Portrait of J. Truhelka. Photo courtesy of the Croatian State Archives - HDA1443-00955

5.2.1864 – 17.12.1957

If she had it her way, she would have erased all inequalities between genders, between different classes. She doesn’t want there to be men and women – only “people”.

(from the novel Plein Air)

Jagoda Truhelka was born in Osijek in 1864. She left an indelible mark on the history of women in Croatia, primarily in the fields of pedagogy and literature. Her father was a teacher, which later informed her career choices. She spent her childhood in Osijek, but the family moved to Zagreb after her father had died, and she attended the Teachers’ Academy in Zagreb.

Jagoda received her first employment at the Girls’ School in Osijek, and in 1885 was appointed Head of the Girls’ Academy in Gospić, a post she would hold for the next seven years. In 1892, she moved back to Zagreb to hold lectures at the Women’s Lyceum, and in 1901 she became Head of the Girls’ Academy in Banja Luka (BiH). Ten years later, she moved to Sarajevo (BiH), where she taught at the women teachers’ academy until retirement. After that, she returned to Zagreb and settled at Grič 2 in the Upper Town. She lived there with her friend Camilla Lucerna, a translator and German teacher at the Women’s Lyceum.

Truhelka’s stories and novels were published in magazines such as Vijenac and Nada, and she often used the pseudonyms A.M. Sandučić and Ružica Bajkaševa. Although she saw herself primarily as a teacher, she remains best known as the author of the children’s book Golden Days (Zlatni danci). In 1897, she published a psychological serial novel Plein Air, which is considered to be one of the first examples of women’s writing in Croatia.

She was one of the five women who successfully fought for the right to attend lectures at the University of Zagreb at the time when women were still not allowed to attend university.

In 1900, in collaboration with her teacher Marija Jambrišak (whom she called “the champion among Croatian women teachers”), Truhelka started the first women’s journal in Croatia entitled Na domaćem ognjištu. Its goal was to “instil in our women a love of books, intellectual progress, a will to do useful work, and to promote the work of women from throughout the world”.
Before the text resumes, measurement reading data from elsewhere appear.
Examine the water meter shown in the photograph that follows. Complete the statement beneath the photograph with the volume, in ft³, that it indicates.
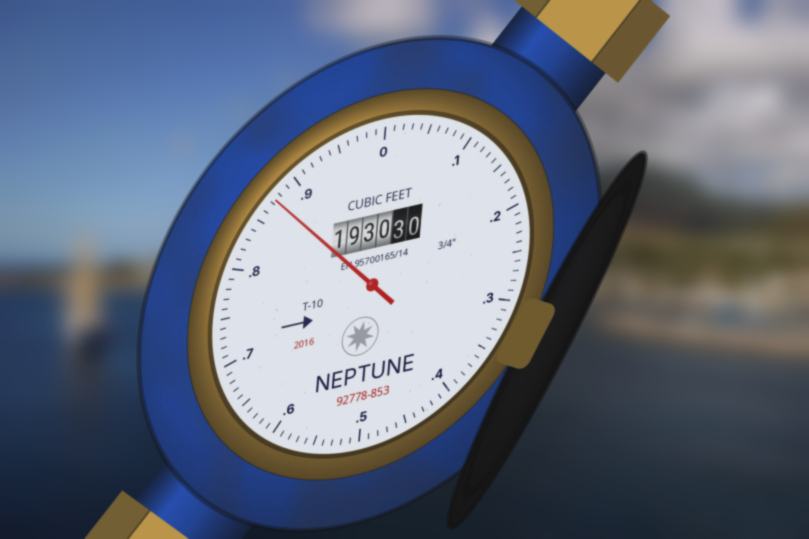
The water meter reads 193029.87 ft³
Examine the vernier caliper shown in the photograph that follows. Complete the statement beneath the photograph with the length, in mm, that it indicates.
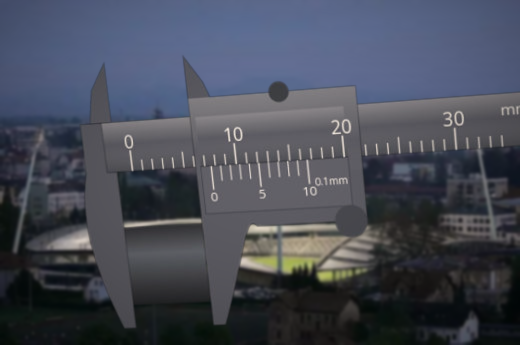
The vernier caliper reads 7.6 mm
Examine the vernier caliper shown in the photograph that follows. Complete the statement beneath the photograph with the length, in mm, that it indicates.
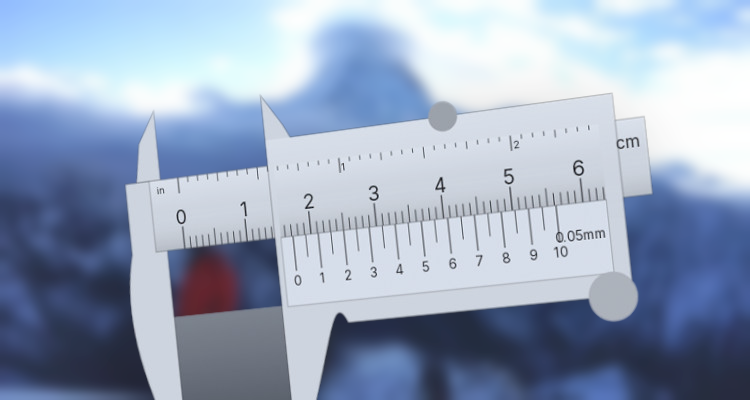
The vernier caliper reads 17.2 mm
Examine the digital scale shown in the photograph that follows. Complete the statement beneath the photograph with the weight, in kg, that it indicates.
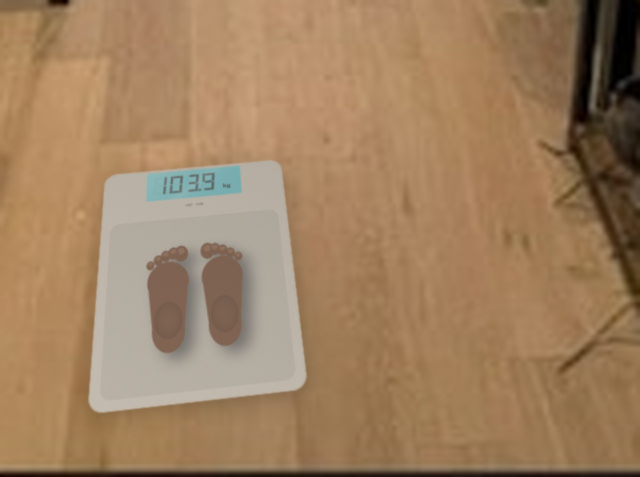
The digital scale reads 103.9 kg
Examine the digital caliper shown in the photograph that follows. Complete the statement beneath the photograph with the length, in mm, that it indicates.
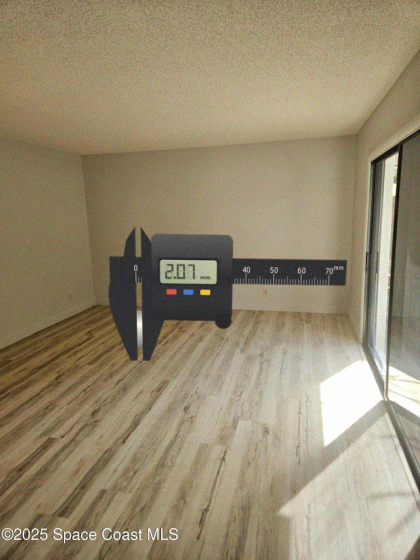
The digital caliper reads 2.07 mm
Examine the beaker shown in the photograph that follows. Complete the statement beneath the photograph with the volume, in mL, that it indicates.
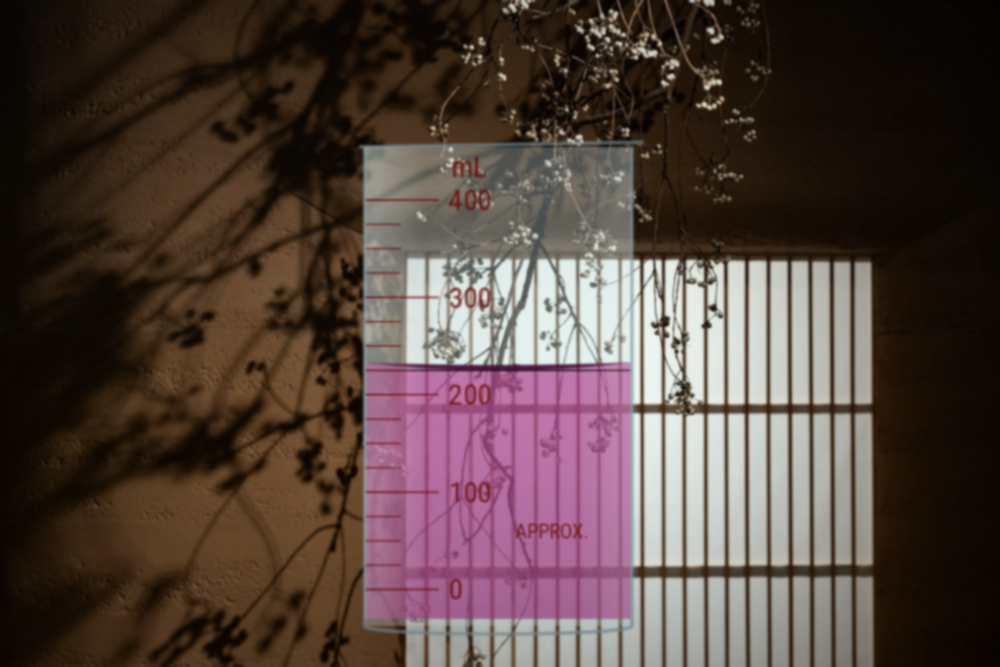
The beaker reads 225 mL
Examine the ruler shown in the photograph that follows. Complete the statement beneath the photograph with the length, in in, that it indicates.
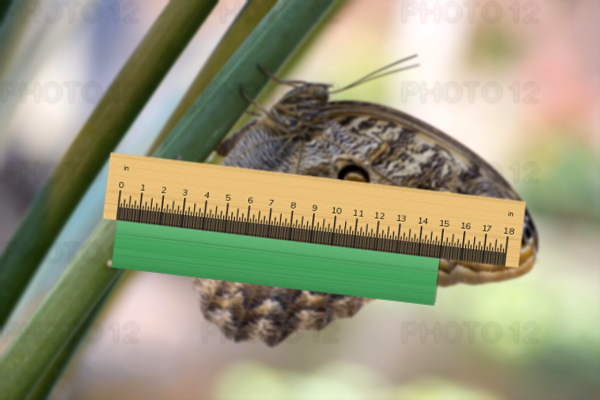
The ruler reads 15 in
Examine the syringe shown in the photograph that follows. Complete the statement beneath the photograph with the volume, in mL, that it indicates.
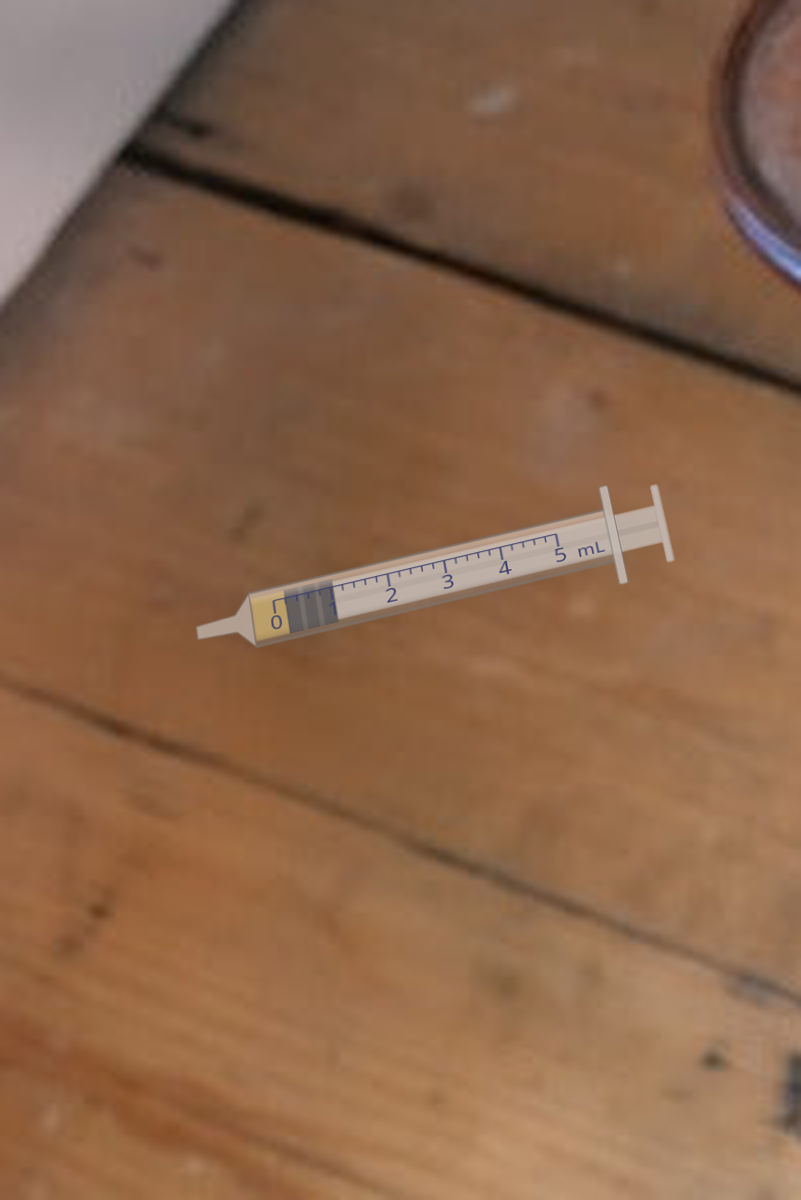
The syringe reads 0.2 mL
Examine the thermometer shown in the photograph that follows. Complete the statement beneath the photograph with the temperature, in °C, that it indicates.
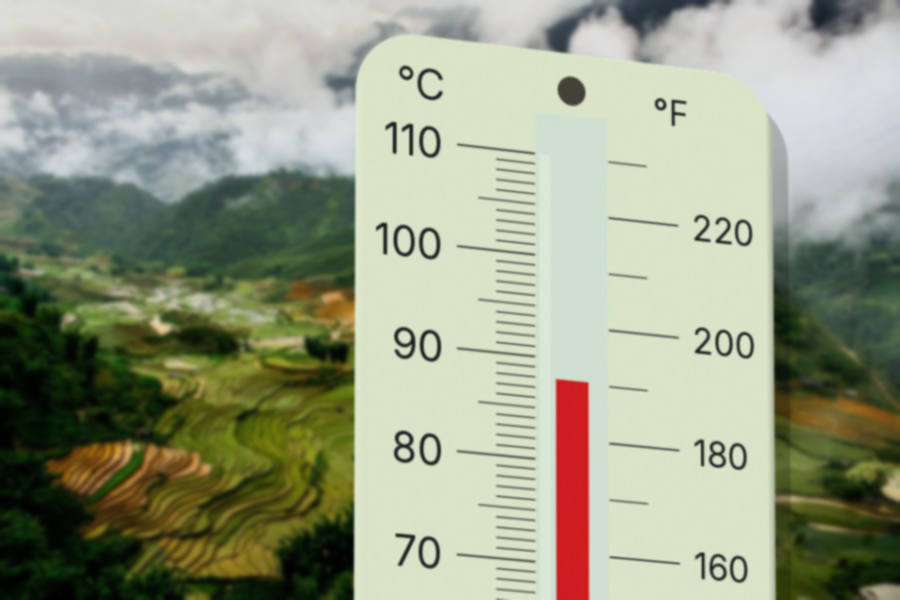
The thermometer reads 88 °C
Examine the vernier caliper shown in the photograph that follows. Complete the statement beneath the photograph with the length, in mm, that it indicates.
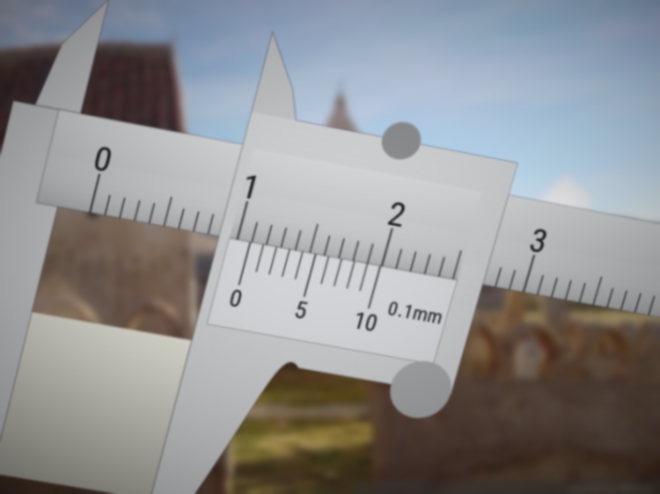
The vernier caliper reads 10.9 mm
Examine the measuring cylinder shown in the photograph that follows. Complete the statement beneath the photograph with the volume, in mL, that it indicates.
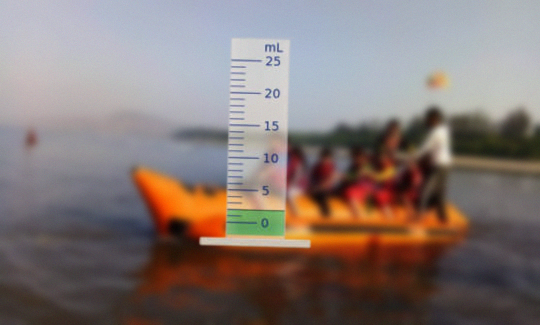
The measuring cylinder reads 2 mL
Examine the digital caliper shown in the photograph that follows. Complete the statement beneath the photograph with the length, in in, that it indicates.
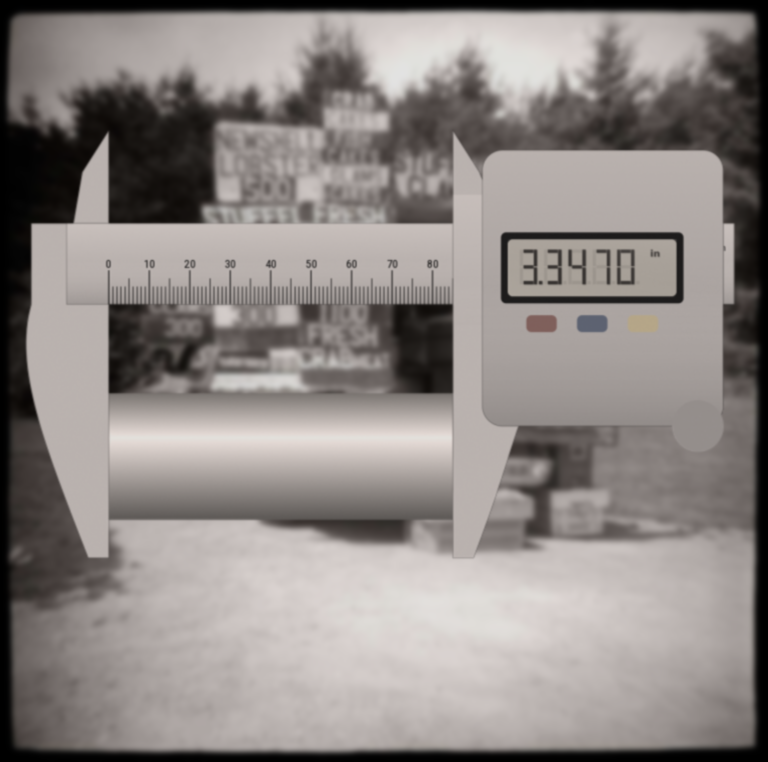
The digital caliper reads 3.3470 in
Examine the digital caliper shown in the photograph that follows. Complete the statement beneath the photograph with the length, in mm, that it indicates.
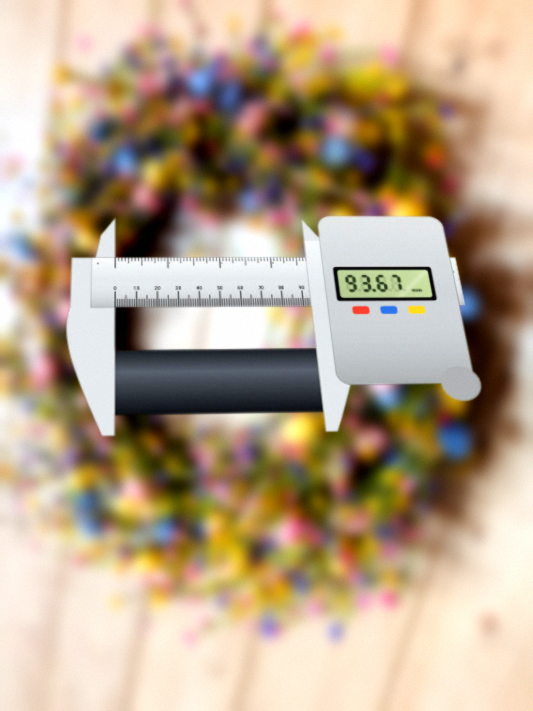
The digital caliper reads 93.67 mm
Another teacher from Osijek, Magdalena Šrepel, who was Truhelka’s pen pal for years, likewise left an imprint on her thinking and worldview. In 1910, Truhelka published In the Realm of the Soul (U carstvu duše), a hybrid-genre novel based on their correspondence, in which she lays out her vision for a civic education for girls. Interestingly, this piece of literature is absent from all textbooks on the history of literature in Croatia, with the exception of a book by Dunja Detoni Dujmić (1998) on the history of women’s writing in Croatia.

Truhelka died in Zagreb at the age of 94 and was buried at Mirogoj Cemetery. She never married or had children.

European Avenue 24, Osijek

There is a bust of Jagoda Truhelka in front of Osijek’s City and University Library. One of the city’s elementary schools – the one she herself attended – was named after Truhelka in 1991, and there is also the Jagoda Truhelka Garden in the city centre. In Zagreb, a small street in the neighbourhood of Stenjevec is also named after her.